Abstract
Much work has been conducted in the social psychological sciences both modelling and predicting how the storage and retrieval of images and words in the mind operate (e.g. Baddeley 1974, 2000, Damasio 1999, Barsalou 1999). The focus has largely been on the interactions between short-term and long-term regions of memory. Such studies have also on occasion been complemented by behavioural experiments.

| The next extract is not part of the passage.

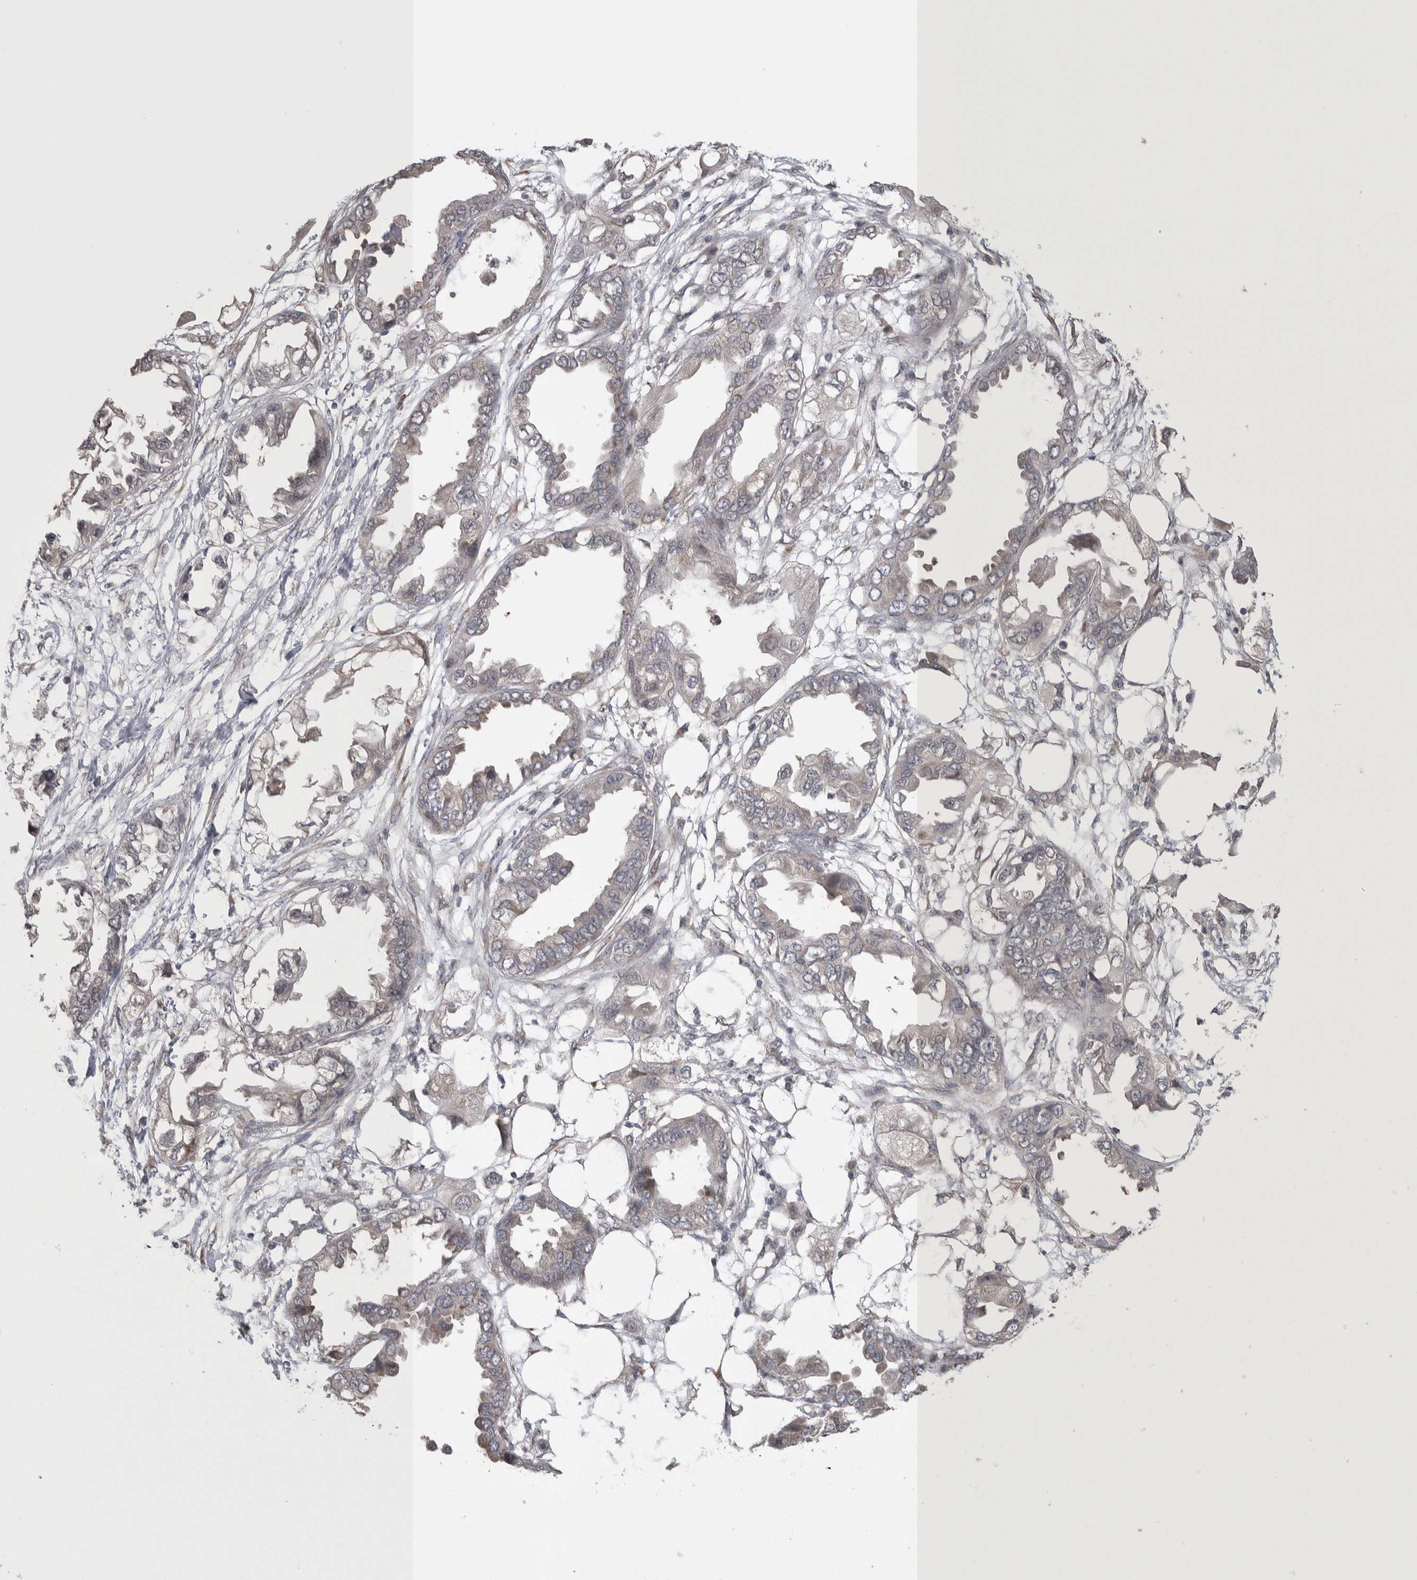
{"staining": {"intensity": "weak", "quantity": "<25%", "location": "cytoplasmic/membranous"}, "tissue": "endometrial cancer", "cell_type": "Tumor cells", "image_type": "cancer", "snomed": [{"axis": "morphology", "description": "Adenocarcinoma, NOS"}, {"axis": "morphology", "description": "Adenocarcinoma, metastatic, NOS"}, {"axis": "topography", "description": "Adipose tissue"}, {"axis": "topography", "description": "Endometrium"}], "caption": "Tumor cells are negative for protein expression in human metastatic adenocarcinoma (endometrial).", "gene": "CUL2", "patient": {"sex": "female", "age": 67}}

More recently, a growing body of work has started to emerge from the biological cognitive neurosciences which looks at these same processes with the aid of scanning technologies (e.g. Dehaene 2003, 2009, Ledoux 1998, Eichenbaum 2011). The questions that will be considered in this paper are can these scientific findings be extended to aesthetic objects that are studied in the humanities, and in particular to the style of literary texts, and also can the way literary style figures operate shed light on how the mind and brain might function.
About the author
Michael Burke is Professor of Rhetoric in the Humanities Faculty of Utrecht University. He teaches rhetoric, stylistics and creative writing at University College Roosevelt in Middelburg, one of the two liberal arts and sciences honours colleges of Utrecht University. His publications include Literary Reading, Cognition and Emotion: An Exploration of the Oceanic Mind (2011, Routledge). He is a member of the international board of Neuro Humanities Studies in Catania, Italy. He is a linguistics series editor (rhetoric and stylistics) for Routledge, New York.